Agreements Google has made to pay publishers participating in its nascent News Showcase program spotlighting their branded content have been conducted on an individual, bilateral basis, said Richard Gingras, Google’s vp of news. Gingras told Digiday that in his experience, publishers would rather work out deals individually.

But Maribel Wadsworth, president of Gannett’s USA Today Network and publisher of USA Today told Digiday if collective bargaining between publishers and digital platforms were made legal here, “having the ability for publishers to negotiate collectively would be an important start. Ultimately, what’s most important is achieving proper recognition of the value of quality, original reporting.”

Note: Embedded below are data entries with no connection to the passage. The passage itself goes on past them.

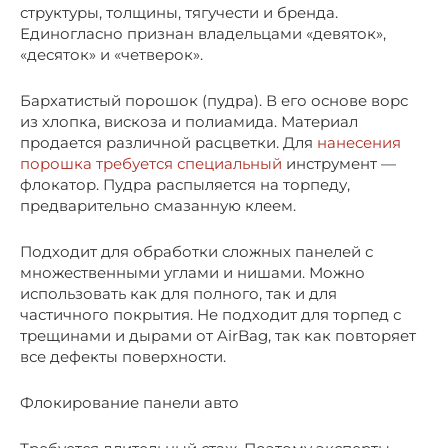
структуры, толщины, тягучести и бренда.
Единогласно признан владельцами «девяток»,
«десяток» и «четверок».
Бархатистый порошок (пудра). В его основе ворс
из хлопка, вискоза и полиамида. Материал
продается различной расцветки. Для
нанесения
порошка требуется специальный
инструмент —
флокатор. Пудра распыляется на торпеду,
предварительно смазанную клеем.
Подходит для обработки сложных панелей с
множественными углами и нишами. Можно
использовать как для полного, так и для
частичного покрытия. Не подходит для торпед с
трещинами и дырами от AirBag, так как повторяет
все дефекты поверхности.
Флокирование панели авто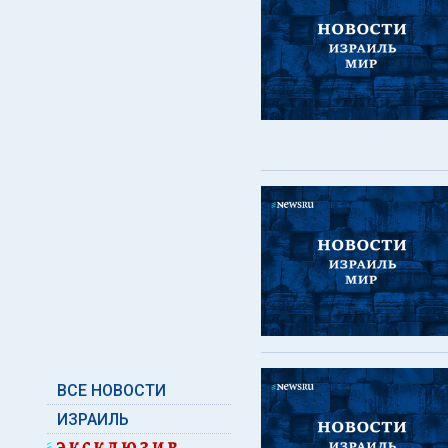
ВСЕ НОВОСТИ
ИЗРАИЛЬ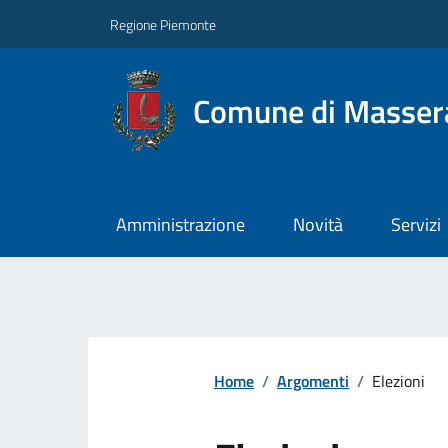
Regione Piemonte
Comune di Masser
Amministrazione
Novità
Servizi
Home
/
Argomenti
/
Elezioni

David Spiegel, vp of digital revenue at LA Times publisher California Times Group took a more nuanced view, suggesting that smaller or niche publishers may want to bargain collectively for better leverage if given the chance.

“I think scaled national publishers will think they can be best served by negotiating independently, but it would be smart for niche groups to band together, especially in areas that Google needs” such as local media and service-oriented content that pushes people to its search services, he said.

At this point, it’s hard to say if this push will result in anything meaningful, however, big publishing is clearly attempting to hijack the anti-trust debate by shoehorning the link tax into it. It obviously has nothing to do with questions surrounding Facebooks and Googles dominant place in the market, but you know big publishing will darn well try. Chances are, big publishing is sensing that they have the momentum thanks to what is happening in Australia and Canada. Now, they are probably going to start going for the jugular and push America off the innovation cliff as well.

We can only hope that this remains just talking points, but seeing these articles is generally how the poisonous link tax law started in Australia and Canada. We can only hope for a different result or we are in for a fundamentally altered Internet – an that alteration will be for the worse.